When you’re a parent of little ones, it’s easy to become desperate enough for some peace that you really don’t think about the consequences of what you are saying to your children. You’ve listened to whining all day, you’re tired from having to keep one eye on your children and one eye on everything else and even then, sometimes things happen that really have no explanation. Welcome to life as a mom of toddlers and preschoolers.
But allowing yourself to tell your children the below things just to gain a little peace in the moment isn’t going to help you in the long term.
“The police are going to put you in jail if you aren’t quiet.”
I can’t count the number of times I’ve been in a shopping center or department store when I hear a mom or dad say this to their little child. I understand that you are desperate and just want your child to be quiet but telling them in the heat of the moment that the police will come put them in jail is detrimental in more ways than one.

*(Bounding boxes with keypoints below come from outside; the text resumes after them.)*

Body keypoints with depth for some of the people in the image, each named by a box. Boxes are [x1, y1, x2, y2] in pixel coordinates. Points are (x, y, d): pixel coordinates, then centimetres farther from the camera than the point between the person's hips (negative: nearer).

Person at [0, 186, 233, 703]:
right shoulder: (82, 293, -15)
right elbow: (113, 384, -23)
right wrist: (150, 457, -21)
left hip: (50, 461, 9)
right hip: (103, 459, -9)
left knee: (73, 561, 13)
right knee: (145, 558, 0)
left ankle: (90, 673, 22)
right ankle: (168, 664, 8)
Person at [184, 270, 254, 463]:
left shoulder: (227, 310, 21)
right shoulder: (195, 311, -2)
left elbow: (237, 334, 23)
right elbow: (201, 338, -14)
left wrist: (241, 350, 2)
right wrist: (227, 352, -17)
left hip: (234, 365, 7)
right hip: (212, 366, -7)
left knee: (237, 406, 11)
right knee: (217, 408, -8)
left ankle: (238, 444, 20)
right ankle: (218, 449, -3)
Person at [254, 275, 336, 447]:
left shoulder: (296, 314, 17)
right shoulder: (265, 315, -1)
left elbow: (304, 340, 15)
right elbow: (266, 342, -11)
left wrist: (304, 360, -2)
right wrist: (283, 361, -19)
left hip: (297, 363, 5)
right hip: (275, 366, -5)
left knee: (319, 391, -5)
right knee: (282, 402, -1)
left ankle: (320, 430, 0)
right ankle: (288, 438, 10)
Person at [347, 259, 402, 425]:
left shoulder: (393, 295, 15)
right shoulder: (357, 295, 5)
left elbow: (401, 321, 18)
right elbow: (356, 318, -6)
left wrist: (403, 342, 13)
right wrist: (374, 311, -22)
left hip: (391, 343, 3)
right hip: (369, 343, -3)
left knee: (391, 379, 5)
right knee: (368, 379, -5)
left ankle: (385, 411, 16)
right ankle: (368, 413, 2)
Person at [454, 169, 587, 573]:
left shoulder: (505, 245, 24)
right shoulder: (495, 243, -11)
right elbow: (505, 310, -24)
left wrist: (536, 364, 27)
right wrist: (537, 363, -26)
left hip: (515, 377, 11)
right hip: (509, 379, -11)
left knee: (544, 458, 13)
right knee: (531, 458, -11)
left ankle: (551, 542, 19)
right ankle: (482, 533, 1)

First, you’re redirecting the role of disciplinarian away from yourself. Sometimes kids have honest meltdowns due to a number of different factors but other times, misbehavior may be a cry for attention and it needs to be dealt with my you, the parent, and not by telling them that someone else will take care of it.
Second, and the more obvious reason not to tell a child that a cop will arrest them for misbehaving, is that you don’t want them afraid of a uniformed officer. What happens if your child gets separated from you in the shopping center? The first thing they should do is find a mom with kids or a uniformed officer. They might believe that getting lost is a form of misbehavior and therefore be afraid to tell a police officer (or security guard) that they can’t find you.

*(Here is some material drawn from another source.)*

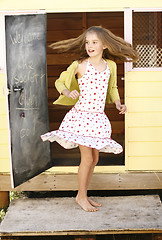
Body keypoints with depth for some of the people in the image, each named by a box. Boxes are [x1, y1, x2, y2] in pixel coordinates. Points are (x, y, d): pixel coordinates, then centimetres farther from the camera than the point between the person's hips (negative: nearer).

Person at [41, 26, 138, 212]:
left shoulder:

It’s pure panic when you turn around and find your little one isn’t there. Don’t compound that scenario by making them afraid of a uniformed officer.
“That mean door! Bad door! Bad door!”
It doesn’t just have to be a door. Insert any inanimate object in its place.
Here’s the scenario: your child hits their arm on a door. It hurts, they cry, but it’s nothing serious. It’s easy to take that hurt and redirect it. I actually caught my stepson teaching my young son this. He showed his brother that when he gets hurt, that he should take his frustration out on the object that caused the pain. He showed him to hit and yell at the door.
It’s normal to want to soothe your child when they get hurt but to redirect them in such a manner is counterproductive. It teaches them that they can always direct the blame to something (or someone) else when they get hurt. It teaches them retaliation (in this case by yelling and hitting) is okay and it teaches them that they have no fault in their own actions which led up to the accident.
Instead, as you soothe them, in most cases, you can use the accident as a lesson in being more careful.